** START Document section **

However, teaching multicultural leadership to undergraduates has a unique set of challenges. Some students in a multicultural leadership classroom may be unaware of the effects their culture has on their worldviews or leadership practice (Goodman, 2001). Others may hold deep-seated anima toward particular groups that may prevent the development of effective leadership relationships (Bennett, 2004). Then there are students that may be aware of their own culture as well as others’, but have not examined how the study of multicultural leadership can prevent inadvertent exclusion of others from leadership processes (Mio, 2003).
I submit that using social construction as a theoretical approach has pedagogical value in teaching multicultural leadership. First, I provide a brief overview of social construction theory, paying particular attention to how it has been employed in the study of leadership. Based on classroom experience and student feedback, I provide an overview of classroom activities that use a social construction framework to educate students on multicultural leadership issues.
These activities demonstrate how multicultural leadership education may benefit from an application of social construction theory.
Literature Review: Social Construction and Leadership
Prior literature within the field of leadership education has tended to focus on how social construction can be used to redefine or complicate the concept of leadership itself (Ford, Harding, & Learmonth, 2008). However, works such as these either do not discuss how cross- cultural leadership in particular could be strengthened through the application of social construction theory (Billsbery, 2009) or use social construction language without identifying it as such (Karim, 2003). A second body of literature has used social construction theory to help make sense of how cultural differences are interpreted (Seidman, 2004). This literature, though, is often more sociological or cultural in nature and does not extend its implications to leadership relationships or processes. Toward the end of providing a common understanding of the concept and its potential uses in leadership education, I begin by examining some foundational literature in the field. I then provide existing applications of the theoretical framework toward leadership, both in terms of theory and leadership education.
The social construction of reality is a body of theory that argues our world and our perception of it is largely shaped by social interaction (Gergen, 2009; Seidman, 2004). What is considered to be “real,” therefore, is the result of a social consensus regarding its “reality.” As Berger and Luckmann state:
The reality of everyday life further presents itself to me as an intersubjective world, a world that I share with others. This intersubjectivity sharply differentiates everyday life from other realities of which I am conscious. I am alone in the world of my dreams, but I know that the world of everyday life is as real to others as it is to myself. Indeed, I cannot exist in everyday life without continual interaction and communication with others (Berger & Luckmann, 1966, p. 23).
Berger and Luckmann differentiate between objective and subjective realities. Although an objective reality may present itself in the form of a fact, subjective realities affect reactions to and interpretations of this information. These subjective realities come from and are continuously both reinforced and revised by socialization –interactions with others in society. Through constant engagement with others, people receive, interpret, and re-establish a “reality” through which they see the world. This, in turn, affects interactions with others.
In essence, the theory of social construction outlines how individuals have a particular lens through which they view the world, and how they interpret and react to what is viewed through this lens is contingent on society and culture. Language and experience (Butler, 2005; Grint, 2005) are two key components of this socially constructed reality, which is consistently reinforced as the norm through continued immersion in said culture. Using social construction theory in teaching multicultural leadership provides a common vocabulary for students and educators to wrestle with concepts that are already largely discussed in the discipline.

** END Document section **

**Directive 1:**
Extract the leadership education passage from "I submit that" to "social construction theory.".
The text and the listing were taken from unrelated sources.

** START Available data **

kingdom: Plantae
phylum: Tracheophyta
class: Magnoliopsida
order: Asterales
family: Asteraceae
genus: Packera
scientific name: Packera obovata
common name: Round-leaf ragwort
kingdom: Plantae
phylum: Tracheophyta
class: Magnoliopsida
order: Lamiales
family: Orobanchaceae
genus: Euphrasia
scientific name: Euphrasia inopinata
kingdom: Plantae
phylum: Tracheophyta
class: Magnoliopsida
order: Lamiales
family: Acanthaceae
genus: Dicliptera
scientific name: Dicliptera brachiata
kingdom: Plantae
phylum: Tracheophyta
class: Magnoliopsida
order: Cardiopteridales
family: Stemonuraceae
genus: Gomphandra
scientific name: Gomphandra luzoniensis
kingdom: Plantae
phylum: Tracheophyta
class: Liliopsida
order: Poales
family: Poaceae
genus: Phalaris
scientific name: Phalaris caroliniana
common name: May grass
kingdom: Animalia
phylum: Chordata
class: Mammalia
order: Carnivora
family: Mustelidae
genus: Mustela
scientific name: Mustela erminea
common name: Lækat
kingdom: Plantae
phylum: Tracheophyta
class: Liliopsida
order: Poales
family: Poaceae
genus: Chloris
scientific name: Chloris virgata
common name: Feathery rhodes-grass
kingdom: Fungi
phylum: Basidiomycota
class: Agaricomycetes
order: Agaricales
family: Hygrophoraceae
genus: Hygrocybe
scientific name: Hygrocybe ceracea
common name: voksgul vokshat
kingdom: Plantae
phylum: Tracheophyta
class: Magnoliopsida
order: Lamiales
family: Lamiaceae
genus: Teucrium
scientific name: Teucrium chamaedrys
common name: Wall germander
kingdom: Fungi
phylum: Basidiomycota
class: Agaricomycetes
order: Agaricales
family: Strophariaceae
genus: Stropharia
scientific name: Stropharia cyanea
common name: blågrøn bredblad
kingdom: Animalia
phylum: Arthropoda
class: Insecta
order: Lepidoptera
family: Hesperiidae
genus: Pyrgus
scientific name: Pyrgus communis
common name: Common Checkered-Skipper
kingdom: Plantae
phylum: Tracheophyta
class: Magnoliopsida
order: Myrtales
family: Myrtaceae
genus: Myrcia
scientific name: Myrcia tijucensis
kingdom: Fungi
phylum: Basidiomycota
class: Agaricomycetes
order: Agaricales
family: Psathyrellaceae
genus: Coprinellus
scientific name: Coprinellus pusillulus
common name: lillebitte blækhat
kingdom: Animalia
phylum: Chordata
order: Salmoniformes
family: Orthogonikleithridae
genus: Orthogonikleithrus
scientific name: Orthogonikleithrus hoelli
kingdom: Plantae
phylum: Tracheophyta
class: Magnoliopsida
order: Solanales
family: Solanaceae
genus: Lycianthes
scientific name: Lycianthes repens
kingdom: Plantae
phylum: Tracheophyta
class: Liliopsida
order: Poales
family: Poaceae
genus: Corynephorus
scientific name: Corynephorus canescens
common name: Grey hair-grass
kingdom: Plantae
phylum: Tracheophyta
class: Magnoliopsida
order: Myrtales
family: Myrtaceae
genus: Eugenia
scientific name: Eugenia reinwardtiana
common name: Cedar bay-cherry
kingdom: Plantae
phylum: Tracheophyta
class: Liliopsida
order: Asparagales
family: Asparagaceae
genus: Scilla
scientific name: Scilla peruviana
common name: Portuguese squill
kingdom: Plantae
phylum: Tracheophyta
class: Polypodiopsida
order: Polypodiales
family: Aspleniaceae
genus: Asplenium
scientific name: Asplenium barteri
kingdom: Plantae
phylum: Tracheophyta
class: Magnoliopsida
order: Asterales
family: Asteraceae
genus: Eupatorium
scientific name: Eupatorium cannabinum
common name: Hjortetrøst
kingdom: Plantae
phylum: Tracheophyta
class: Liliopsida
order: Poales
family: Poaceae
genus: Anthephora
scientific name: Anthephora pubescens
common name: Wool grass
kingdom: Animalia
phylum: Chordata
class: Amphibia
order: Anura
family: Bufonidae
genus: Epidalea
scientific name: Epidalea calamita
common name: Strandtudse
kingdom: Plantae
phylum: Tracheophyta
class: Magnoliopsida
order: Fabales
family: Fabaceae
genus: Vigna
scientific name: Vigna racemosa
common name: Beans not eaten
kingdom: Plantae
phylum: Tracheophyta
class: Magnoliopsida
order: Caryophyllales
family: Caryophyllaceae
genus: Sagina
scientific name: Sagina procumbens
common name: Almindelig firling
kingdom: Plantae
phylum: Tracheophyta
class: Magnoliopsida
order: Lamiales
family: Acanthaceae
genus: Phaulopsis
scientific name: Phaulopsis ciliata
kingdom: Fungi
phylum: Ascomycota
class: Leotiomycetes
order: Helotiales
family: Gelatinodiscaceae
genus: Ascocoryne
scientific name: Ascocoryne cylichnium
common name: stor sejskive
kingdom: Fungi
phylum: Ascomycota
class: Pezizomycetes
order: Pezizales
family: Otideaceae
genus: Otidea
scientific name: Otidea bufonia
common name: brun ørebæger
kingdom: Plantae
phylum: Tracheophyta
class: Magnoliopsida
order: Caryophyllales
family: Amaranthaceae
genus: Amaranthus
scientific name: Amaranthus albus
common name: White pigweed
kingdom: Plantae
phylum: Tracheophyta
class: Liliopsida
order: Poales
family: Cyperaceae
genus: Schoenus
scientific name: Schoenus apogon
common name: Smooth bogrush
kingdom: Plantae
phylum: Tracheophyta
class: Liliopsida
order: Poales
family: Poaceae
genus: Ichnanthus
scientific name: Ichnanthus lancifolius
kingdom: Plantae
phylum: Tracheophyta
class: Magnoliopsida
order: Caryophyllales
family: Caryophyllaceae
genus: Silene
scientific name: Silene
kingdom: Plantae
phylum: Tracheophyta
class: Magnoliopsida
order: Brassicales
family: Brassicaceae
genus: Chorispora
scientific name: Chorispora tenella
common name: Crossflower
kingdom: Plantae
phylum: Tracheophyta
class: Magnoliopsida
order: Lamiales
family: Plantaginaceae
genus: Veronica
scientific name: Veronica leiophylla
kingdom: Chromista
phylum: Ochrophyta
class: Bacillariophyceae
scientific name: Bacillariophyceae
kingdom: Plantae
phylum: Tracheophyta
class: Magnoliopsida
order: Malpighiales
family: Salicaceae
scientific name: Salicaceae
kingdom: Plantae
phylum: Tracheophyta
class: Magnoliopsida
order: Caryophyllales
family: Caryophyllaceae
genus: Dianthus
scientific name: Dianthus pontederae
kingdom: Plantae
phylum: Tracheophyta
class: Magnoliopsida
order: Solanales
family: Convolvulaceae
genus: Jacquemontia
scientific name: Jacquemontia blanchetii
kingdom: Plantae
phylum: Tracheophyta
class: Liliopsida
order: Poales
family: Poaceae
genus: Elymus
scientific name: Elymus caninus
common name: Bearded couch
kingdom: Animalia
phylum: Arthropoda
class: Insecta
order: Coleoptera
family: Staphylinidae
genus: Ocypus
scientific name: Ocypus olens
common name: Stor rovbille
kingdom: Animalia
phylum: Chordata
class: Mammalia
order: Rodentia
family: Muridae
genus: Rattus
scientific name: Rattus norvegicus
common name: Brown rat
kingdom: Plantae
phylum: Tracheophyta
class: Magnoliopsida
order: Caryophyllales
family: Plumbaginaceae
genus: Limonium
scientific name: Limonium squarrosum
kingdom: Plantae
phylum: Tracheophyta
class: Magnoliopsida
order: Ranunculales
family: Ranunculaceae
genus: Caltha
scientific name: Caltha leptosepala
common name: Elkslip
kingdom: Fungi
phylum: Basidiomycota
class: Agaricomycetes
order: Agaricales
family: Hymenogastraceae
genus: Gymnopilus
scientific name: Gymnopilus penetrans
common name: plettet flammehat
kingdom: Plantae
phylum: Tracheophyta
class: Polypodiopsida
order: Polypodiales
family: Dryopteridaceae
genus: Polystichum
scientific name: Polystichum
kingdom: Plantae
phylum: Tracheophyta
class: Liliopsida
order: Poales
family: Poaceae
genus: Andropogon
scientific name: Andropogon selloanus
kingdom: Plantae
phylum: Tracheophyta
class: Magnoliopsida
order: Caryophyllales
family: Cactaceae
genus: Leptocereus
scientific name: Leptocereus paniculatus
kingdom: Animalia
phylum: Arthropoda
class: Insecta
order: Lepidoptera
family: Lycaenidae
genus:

** END Available data **

**Directive 2:**
Rewrite only the listing lines from the line with "family: Solanaceae" to the line with "genus: Anthephora", changing "common name" to "vernacular name" and leaving everything else as it is.

**Task result 1:**
I submit that using social construction as a theoretical approach has pedagogical value in teaching multicultural leadership. First, I provide a brief overview of social construction theory, paying particular attention to how it has been employed in the study of leadership. Based on classroom experience and student feedback, I provide an overview of classroom activities that use a social construction framework to educate students on multicultural leadership issues.
These activities demonstrate how multicultural leadership education may benefit from an application of social construction theory.

**Task result 2:**
family: Solanaceae
genus: Lycianthes
scientific name: Lycianthes repens
kingdom: Plantae
phylum: Tracheophyta
class: Liliopsida
order: Poales
family: Poaceae
genus: Corynephorus
scientific name: Corynephorus canescens
vernacular name: Grey hair-grass
kingdom: Plantae
phylum: Tracheophyta
class: Magnoliopsida
order: Myrtales
family: Myrtaceae
genus: Eugenia
scientific name: Eugenia reinwardtiana
vernacular name: Cedar bay-cherry
kingdom: Plantae
phylum: Tracheophyta
class: Liliopsida
order: Asparagales
family: Asparagaceae
genus: Scilla
scientific name: Scilla peruviana
vernacular name: Portuguese squill
kingdom: Plantae
phylum: Tracheophyta
class: Polypodiopsida
order: Polypodiales
family: Aspleniaceae
genus: Asplenium
scientific name: Asplenium barteri
kingdom: Plantae
phylum: Tracheophyta
class: Magnoliopsida
order: Asterales
family: Asteraceae
genus: Eupatorium
scientific name: Eupatorium cannabinum
vernacular name: Hjortetrøst
kingdom: Plantae
phylum: Tracheophyta
class: Liliopsida
order: Poales
family: Poaceae
genus: Anthephora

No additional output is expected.